Here’s the thing. I write and publish in three different genres. To wit: 1) academic books and articles; 2) romantic fiction; 3) creative nonfiction/memoir.
I just wrote about my current academic writing obligations and projects yesterday, but after January is over, I don’t believe they will occupy all of my writing time. As a result, it was my intention to return to the writing of RN2 (Romance Novel 2), which has been in progress for some time.
(I’m something of a workaholic — which I don’t think is a positive trait, but it’s a reality, and I know I’ll need to alternate between pure academic wring and Something Else.)
Until very recently, I thought that the Something Else would be RN2. Other than academic writing, it’s the most recent genre in which I’ve written and published.
But … but …
In recent months, a few people who shall remain nameless (well, nobody would recognize their names — LOL) have urged me to take up my creative nonfiction pen once again (figuratively speaking on that “pen” part). Then once again in recent days, the same thing has happened. And I brushed them aside, then and now. This is something folks have been telling me I should do pretty much since my 20s. Even earlier. And I’ve resisted.
Because it’s a form of writing I did some 20+ years ago.

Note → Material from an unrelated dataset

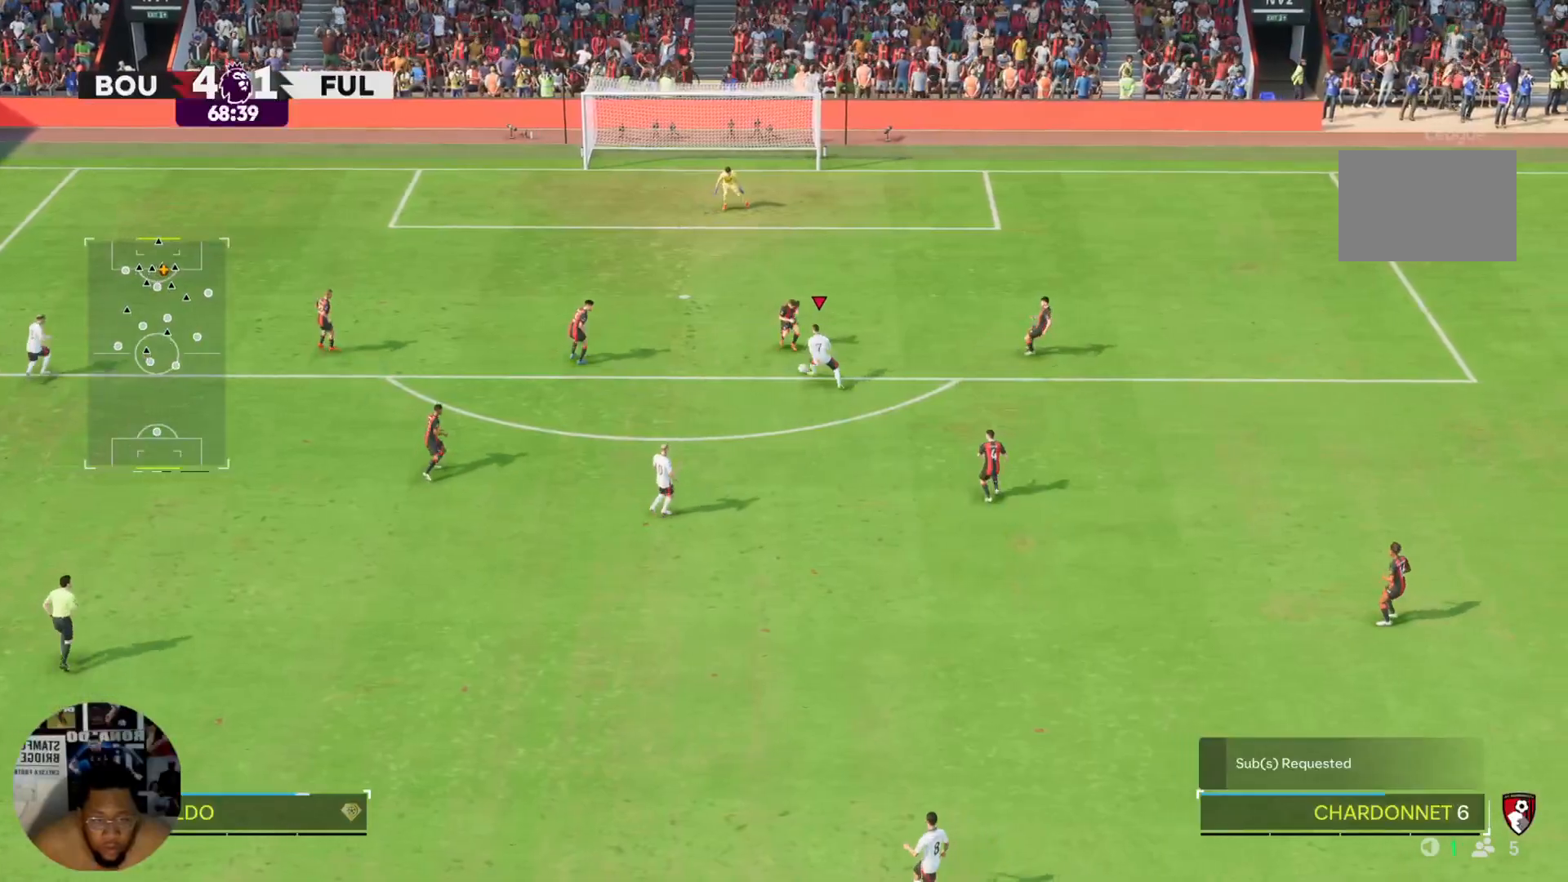
{"buttons": [], "left_stick": "up-left", "right_stick": "center"}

And? My mother wrote memoir. She was a Pulitzer Prize-winning journalist, though she never did publish her memoir (which was amazing). She encouraged me to write creative nonfiction. And I blew her off, of course. Rebellion City.
I told myself 20 years ago that I was finished with memoir. I published some pieces, though never a full-length book — but that wasn’t my aim at the time. I was mostly preoccupied with my academic career.
Also? Everybody and her sister think they can write a full-length memoir. Got a weird childhood? Even better, a hard one? Suffered trauma? Write a memoir. In the past several decades, there has been an explosion of the form, particularly among female authors, in the late 1980s and 90s. Some of them were good. Some of them were Very, Very Bad.
Honestly, though? I’m not excited by RN2 at the moment. It’s stalled.
And I don’t feel that way about memoir.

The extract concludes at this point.